Collect all lines containing the word "network" from the data.
'''
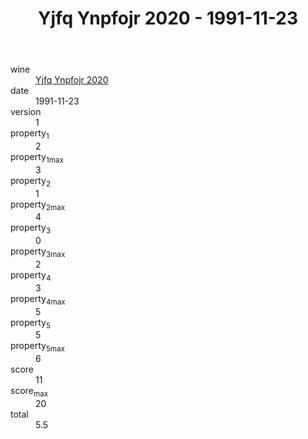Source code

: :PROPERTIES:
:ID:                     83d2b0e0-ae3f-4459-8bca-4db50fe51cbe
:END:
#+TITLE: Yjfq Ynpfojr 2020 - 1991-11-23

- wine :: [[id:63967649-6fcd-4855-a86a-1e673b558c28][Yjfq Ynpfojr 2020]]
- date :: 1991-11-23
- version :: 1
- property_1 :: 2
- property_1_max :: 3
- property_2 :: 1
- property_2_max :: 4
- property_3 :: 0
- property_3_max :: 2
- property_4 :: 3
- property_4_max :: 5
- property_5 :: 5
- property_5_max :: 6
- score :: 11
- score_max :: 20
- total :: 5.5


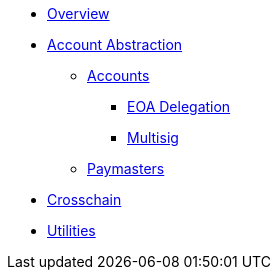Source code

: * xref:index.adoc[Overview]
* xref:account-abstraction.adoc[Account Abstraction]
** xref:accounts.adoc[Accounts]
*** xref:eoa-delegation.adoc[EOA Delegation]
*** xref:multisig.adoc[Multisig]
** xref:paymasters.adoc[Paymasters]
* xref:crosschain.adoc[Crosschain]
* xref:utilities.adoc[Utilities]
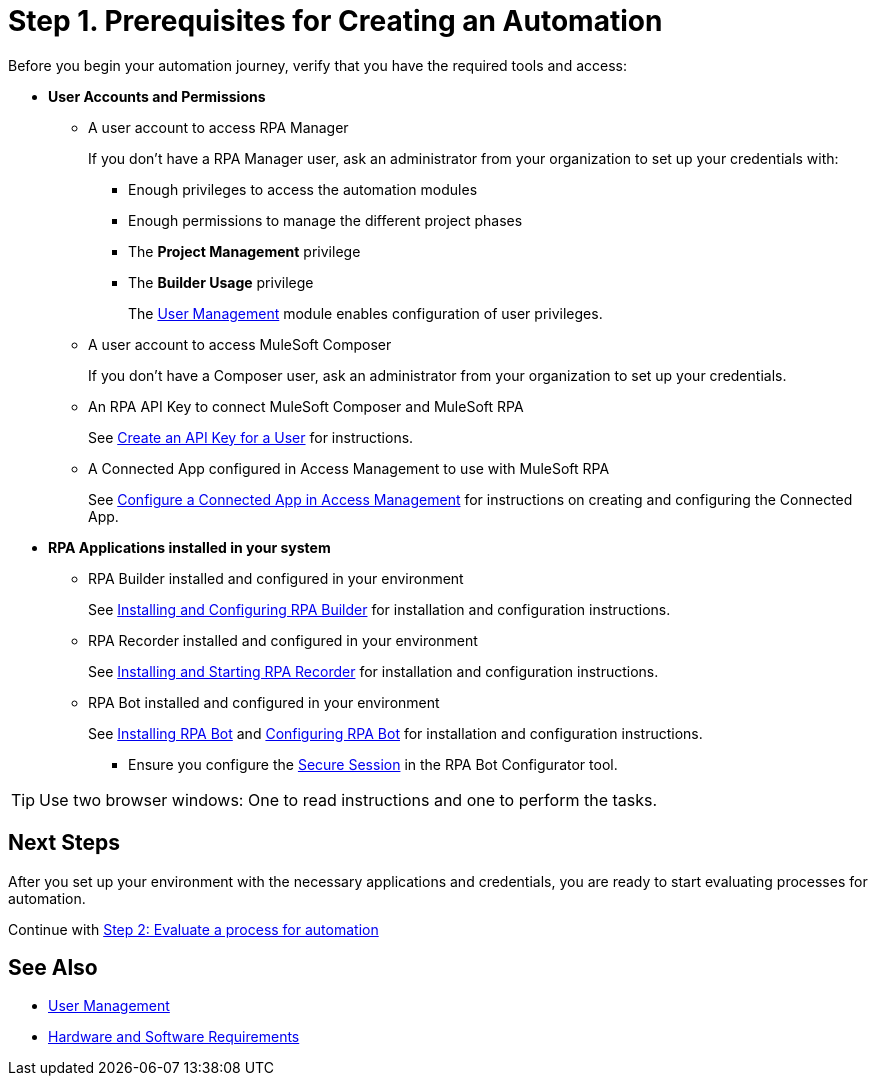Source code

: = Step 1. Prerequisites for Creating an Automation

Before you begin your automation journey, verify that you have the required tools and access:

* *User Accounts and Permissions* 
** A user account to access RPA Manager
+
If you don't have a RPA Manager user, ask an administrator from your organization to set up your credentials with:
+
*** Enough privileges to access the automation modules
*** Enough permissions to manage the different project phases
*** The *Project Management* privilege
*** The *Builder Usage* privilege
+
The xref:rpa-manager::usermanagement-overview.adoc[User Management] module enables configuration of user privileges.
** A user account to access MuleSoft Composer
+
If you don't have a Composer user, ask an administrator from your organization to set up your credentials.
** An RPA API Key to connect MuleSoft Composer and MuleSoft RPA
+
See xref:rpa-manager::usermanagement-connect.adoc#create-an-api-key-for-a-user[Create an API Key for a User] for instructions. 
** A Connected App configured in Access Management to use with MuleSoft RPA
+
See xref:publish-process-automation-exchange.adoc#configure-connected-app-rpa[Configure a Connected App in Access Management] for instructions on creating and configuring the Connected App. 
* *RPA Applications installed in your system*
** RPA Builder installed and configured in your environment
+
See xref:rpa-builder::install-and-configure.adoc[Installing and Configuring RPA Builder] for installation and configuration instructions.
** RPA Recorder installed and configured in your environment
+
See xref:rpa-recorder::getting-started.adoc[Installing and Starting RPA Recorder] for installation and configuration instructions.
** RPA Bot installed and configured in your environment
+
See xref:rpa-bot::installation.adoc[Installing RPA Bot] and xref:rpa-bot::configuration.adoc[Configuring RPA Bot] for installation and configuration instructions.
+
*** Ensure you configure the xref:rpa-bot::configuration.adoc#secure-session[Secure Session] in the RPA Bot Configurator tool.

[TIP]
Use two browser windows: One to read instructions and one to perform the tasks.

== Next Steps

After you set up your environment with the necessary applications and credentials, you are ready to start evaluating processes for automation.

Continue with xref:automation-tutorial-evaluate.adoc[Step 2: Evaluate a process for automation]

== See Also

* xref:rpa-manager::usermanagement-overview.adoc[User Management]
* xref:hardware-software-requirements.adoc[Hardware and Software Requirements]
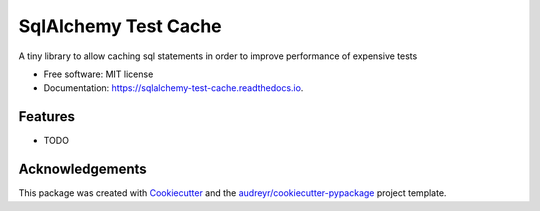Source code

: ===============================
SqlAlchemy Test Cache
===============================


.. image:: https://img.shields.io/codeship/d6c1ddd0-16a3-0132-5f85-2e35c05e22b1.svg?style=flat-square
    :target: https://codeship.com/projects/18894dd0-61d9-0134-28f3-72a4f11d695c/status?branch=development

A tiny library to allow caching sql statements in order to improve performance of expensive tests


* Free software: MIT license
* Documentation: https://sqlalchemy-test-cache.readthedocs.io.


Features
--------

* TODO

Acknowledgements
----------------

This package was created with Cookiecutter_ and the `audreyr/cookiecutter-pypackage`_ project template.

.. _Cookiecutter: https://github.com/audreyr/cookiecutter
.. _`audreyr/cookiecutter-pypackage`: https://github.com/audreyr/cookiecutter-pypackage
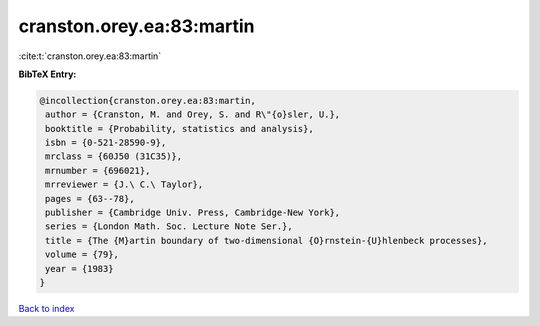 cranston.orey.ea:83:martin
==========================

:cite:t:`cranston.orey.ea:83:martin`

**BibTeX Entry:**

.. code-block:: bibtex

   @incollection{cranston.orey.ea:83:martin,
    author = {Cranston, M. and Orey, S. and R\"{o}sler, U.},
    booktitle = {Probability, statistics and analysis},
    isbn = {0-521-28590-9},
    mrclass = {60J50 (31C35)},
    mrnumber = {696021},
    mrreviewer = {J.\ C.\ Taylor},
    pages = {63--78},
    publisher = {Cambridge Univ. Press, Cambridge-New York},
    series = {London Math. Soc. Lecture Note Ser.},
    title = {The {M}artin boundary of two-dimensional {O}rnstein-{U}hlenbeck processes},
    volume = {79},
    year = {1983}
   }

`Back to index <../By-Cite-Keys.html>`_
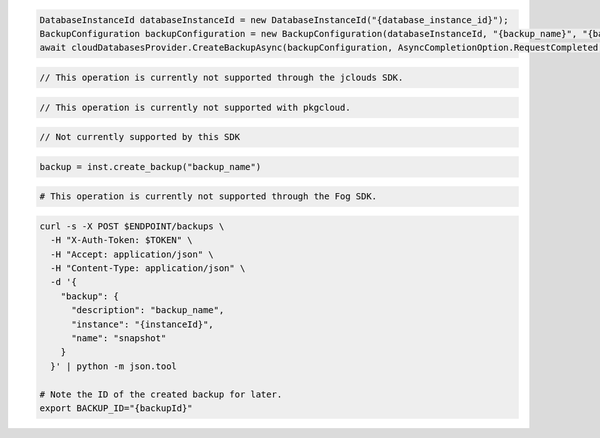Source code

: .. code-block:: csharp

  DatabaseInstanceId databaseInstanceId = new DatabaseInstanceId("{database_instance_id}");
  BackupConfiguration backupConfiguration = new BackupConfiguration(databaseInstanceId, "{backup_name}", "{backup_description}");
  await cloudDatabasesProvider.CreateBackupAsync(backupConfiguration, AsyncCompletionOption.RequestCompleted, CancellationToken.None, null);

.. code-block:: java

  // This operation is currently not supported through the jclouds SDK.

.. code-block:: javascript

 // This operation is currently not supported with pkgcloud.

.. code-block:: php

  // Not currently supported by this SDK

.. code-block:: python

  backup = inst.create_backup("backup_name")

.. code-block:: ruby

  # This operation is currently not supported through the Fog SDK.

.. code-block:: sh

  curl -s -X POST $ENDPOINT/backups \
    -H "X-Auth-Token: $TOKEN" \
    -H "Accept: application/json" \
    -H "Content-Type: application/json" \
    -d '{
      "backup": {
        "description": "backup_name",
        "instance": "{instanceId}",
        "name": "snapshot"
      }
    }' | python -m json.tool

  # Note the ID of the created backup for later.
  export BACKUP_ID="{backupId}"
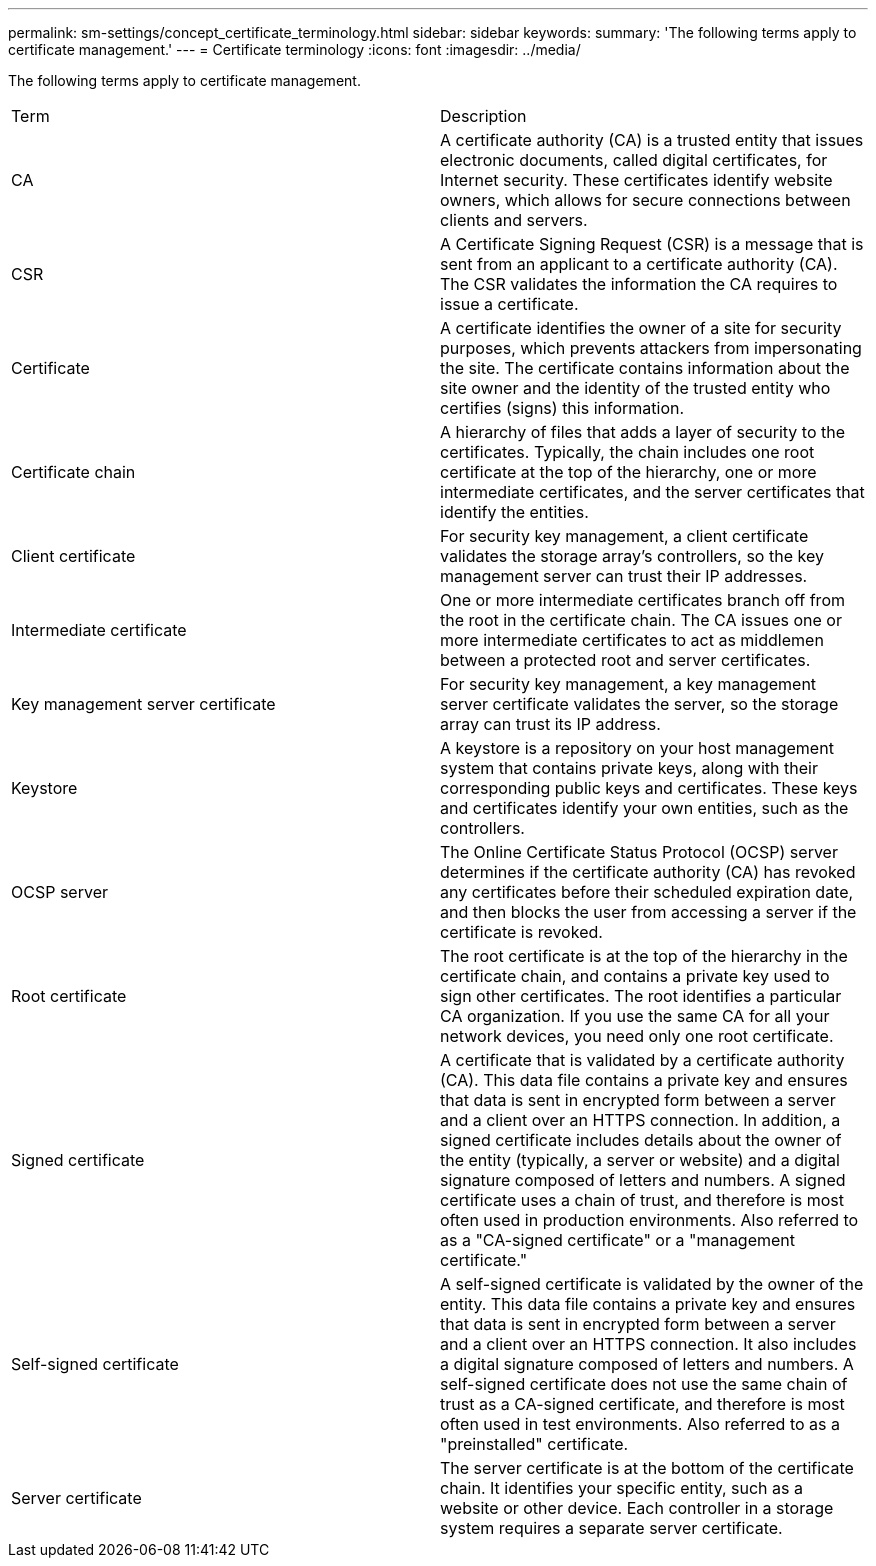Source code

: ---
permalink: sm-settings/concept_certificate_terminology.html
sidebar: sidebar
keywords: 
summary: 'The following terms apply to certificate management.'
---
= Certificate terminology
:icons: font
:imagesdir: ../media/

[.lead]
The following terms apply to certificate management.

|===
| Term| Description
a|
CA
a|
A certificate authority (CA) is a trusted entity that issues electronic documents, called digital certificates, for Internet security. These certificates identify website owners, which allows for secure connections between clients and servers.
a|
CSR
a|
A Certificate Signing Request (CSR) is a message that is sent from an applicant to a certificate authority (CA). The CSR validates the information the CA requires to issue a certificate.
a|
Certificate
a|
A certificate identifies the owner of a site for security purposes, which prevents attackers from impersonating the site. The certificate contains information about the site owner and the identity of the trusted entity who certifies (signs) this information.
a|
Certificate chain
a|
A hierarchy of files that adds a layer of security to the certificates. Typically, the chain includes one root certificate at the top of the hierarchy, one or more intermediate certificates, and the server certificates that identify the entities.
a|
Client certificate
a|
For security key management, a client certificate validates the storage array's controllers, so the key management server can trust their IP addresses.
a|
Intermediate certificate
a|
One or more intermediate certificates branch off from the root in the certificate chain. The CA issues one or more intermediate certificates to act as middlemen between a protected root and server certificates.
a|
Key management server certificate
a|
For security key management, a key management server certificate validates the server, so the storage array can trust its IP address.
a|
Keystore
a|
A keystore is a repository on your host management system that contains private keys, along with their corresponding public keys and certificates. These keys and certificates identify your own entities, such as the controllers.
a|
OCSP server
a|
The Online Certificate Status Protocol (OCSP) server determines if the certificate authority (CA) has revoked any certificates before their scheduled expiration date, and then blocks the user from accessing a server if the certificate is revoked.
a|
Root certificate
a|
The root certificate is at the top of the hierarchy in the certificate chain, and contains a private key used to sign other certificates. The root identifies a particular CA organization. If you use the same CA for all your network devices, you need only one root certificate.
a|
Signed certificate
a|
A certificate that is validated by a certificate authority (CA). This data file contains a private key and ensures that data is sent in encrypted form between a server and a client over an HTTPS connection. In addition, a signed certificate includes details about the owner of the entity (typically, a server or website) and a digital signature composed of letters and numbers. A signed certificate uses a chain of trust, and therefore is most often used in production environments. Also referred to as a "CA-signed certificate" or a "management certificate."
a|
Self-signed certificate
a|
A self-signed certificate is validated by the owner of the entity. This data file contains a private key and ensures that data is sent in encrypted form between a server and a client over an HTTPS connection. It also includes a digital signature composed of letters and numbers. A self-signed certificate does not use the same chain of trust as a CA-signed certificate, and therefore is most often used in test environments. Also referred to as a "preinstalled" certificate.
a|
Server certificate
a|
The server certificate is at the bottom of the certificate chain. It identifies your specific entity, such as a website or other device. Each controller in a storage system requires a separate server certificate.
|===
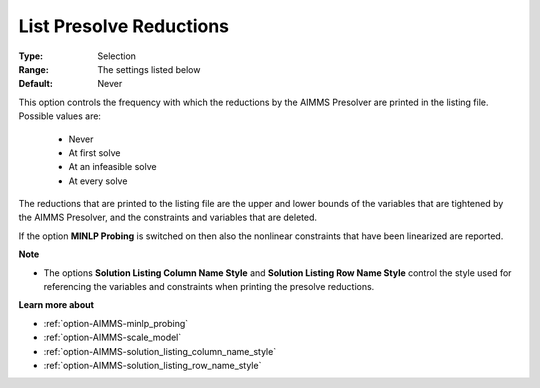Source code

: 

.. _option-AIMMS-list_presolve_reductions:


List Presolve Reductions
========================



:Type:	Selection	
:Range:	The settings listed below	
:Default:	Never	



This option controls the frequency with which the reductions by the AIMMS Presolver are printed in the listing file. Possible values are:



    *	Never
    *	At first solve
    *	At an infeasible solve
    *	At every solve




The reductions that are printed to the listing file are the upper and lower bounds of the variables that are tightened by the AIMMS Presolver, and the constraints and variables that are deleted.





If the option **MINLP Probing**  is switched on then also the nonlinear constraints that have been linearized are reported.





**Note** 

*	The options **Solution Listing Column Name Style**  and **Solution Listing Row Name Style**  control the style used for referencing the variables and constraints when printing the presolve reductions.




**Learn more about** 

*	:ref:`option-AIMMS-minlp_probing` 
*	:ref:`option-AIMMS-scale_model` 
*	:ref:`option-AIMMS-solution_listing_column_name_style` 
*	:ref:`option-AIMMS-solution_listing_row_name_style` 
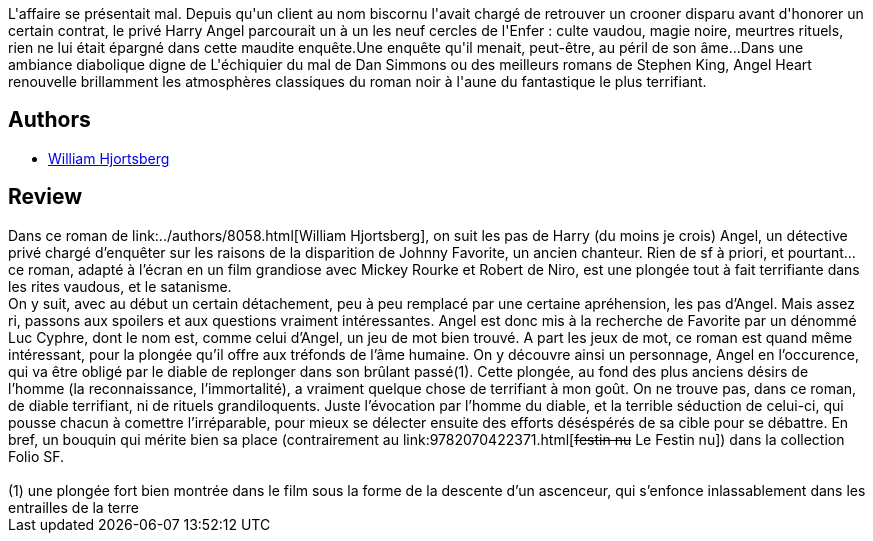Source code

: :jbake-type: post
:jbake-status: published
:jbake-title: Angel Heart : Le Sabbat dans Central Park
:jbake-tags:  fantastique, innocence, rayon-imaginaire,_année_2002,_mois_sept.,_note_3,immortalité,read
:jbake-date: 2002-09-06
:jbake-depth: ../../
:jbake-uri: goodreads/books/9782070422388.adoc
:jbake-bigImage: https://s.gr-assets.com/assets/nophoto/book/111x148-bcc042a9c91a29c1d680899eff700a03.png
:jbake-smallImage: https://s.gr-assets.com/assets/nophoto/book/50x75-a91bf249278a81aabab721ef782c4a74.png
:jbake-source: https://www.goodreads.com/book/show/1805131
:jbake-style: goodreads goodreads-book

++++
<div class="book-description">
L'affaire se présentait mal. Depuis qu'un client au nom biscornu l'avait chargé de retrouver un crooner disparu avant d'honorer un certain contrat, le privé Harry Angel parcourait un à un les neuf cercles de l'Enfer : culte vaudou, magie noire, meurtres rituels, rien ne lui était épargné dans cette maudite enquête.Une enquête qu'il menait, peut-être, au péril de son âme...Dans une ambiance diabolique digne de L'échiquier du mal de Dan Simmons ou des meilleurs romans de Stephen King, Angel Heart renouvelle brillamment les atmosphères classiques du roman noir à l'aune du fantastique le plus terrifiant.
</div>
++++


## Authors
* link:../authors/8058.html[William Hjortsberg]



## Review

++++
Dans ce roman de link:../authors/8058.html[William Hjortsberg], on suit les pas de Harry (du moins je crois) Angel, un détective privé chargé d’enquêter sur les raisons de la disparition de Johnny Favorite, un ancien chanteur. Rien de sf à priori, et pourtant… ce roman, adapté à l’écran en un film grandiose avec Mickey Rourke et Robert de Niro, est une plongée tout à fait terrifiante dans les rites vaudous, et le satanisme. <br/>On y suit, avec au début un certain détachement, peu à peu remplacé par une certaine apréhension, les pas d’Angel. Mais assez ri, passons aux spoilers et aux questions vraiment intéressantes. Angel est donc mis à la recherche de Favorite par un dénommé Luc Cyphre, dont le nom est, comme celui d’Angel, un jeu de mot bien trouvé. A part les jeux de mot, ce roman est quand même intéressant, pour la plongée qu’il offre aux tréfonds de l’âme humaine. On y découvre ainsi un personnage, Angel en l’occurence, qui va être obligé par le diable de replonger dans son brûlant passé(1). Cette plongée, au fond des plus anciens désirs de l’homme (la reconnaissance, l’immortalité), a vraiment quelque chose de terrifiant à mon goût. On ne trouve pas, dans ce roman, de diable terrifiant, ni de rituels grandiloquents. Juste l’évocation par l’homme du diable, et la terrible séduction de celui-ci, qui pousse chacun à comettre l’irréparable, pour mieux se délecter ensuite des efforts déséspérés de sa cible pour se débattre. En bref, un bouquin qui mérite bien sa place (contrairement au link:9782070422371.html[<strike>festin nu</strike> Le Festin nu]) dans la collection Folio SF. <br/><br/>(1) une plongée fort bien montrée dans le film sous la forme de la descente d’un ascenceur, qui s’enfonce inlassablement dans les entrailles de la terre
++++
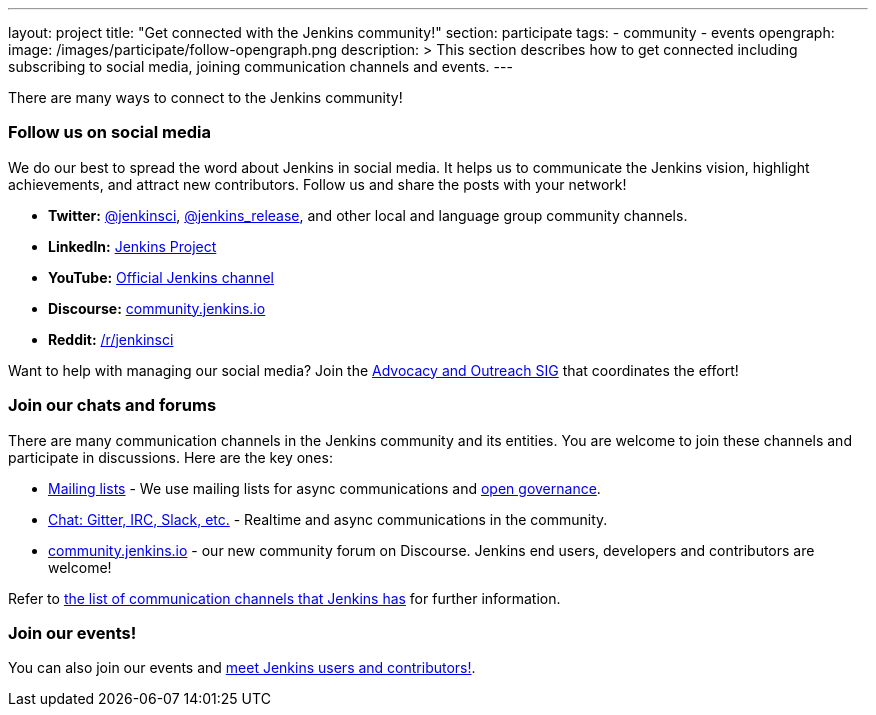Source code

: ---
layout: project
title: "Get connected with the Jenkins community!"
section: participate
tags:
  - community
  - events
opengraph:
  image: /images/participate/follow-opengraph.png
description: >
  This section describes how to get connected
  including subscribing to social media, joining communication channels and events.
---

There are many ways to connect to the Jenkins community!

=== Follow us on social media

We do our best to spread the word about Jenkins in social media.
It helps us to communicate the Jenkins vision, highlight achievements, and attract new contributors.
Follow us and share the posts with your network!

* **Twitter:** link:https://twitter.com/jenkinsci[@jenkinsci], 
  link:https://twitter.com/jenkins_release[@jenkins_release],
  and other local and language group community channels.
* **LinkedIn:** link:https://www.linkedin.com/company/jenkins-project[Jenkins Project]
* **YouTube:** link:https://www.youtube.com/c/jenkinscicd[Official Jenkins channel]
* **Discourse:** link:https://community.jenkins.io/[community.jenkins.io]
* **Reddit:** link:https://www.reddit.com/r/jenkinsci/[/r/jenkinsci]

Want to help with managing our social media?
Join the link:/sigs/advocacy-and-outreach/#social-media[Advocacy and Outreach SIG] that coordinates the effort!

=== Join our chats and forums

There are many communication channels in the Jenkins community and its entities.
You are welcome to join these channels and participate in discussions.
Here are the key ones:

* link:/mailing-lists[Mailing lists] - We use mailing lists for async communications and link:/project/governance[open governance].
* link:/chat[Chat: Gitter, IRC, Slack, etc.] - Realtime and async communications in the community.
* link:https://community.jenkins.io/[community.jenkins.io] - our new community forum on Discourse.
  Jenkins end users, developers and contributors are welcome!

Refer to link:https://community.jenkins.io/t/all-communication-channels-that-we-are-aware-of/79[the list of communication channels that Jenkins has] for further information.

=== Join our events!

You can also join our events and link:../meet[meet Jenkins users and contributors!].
'''
- **REPLY TO THE EXERCISE**:
The root certificate is at the top of the hierarchy in the certificate chain, and contains a private key used to sign other certificates. The root identifies a particular CA organization. If you use the same CA for all your network devices, you need only one root certificate.
Follow us and share the posts with your network!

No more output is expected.